Comment by wood_spirit

1 year ago

This is a bit of a tangent but it’s a thought experiment that I recently heard:

Data pipeline A is written and maintained by a team in a type safe language with extensive unit tests.

Data pipeline B be was written long ago by a scientist who has since left, in sql in a day.

Both compute the same dataset, but B gets the answer correct.

Which is the better pipeline, and why?

Without more context or additional assumptions there's no good answer to that.

If you just care about today, then clearly B is better because it provides the correct result today.

Also, just because A is written in a type-safe language and has extensive unit tests doesn't in itself mean it's any less complex and undecipherable than B.

I can think of several takes, with different assumptions, leading to very different perspectives.

One take could be this:

Lets assume A has been written by a competent team, using good practices. Lets also assume the problem of incorrect answers in A has been known for some time and has been investigated a fair bit. That is, it's not just a trivial bug that's not been caught yet.

Since A doesn't work one could reasonably assume B is complex and difficult to understand, otherwise A's team should be able to find their error based on studying the SQL in B. Otherwise it indicates A's team is not competent, which goes against our previous assumption.

Given that, one could reasonably assume changing B will be very difficult.

Thus if one cares about maintaining and evolving the pipeline due to changing demands over many years, then it's likely A is better, as the bug in A producing the wrong answer should be fixable by a competent team.

Again, just one take of many possible...

An alternate, more trivial take could be that team A were given an incorrect specification.

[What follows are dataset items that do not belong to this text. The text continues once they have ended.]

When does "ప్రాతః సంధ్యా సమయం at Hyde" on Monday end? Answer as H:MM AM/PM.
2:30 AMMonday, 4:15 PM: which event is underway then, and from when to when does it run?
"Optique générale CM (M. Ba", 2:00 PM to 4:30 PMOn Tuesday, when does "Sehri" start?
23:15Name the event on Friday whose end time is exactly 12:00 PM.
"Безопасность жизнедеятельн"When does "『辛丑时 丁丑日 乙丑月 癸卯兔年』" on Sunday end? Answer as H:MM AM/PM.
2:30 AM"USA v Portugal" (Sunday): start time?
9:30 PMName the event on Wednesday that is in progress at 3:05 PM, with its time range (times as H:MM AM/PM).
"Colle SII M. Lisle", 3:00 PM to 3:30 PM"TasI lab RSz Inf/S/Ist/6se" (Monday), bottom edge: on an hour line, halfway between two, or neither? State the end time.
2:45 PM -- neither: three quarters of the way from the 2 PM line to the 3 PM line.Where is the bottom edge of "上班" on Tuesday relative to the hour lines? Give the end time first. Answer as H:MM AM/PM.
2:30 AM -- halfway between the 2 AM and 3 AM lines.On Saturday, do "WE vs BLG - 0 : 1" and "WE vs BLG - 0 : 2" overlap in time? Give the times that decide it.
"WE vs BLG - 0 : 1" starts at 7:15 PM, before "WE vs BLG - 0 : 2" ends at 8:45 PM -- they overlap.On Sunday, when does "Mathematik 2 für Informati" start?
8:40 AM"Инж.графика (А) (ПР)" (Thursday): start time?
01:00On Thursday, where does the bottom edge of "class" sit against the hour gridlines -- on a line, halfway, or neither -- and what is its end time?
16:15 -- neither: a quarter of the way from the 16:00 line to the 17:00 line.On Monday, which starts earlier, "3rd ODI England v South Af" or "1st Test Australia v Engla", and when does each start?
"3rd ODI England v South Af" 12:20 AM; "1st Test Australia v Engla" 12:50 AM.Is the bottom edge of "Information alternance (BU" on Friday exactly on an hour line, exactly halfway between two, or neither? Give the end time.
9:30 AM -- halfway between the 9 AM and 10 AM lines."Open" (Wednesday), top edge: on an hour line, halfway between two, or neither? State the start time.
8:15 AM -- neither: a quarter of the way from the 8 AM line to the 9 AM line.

So while they implemented the specification correctly, B actually implements something slightly differently.

We see this one with customers all the time. Where they think the old system does X but it does in fact do something slightly different, so when we implement the new system as requested, the customer files a bug report because it doesn't do what the old system actually did.

And how do you know B's answer is correct?

  • In the world of science you get to compare software's predictions against reality. It's a weird concept but it grows on you.

    I've seen systems with this structure. Part of the fun is B's code is likely to have a lot of errors in it that cancel each other out in exciting ways when running on the domain of interest, which makes using it to work out why A's code is failing to correspond to reality much harder than it could be.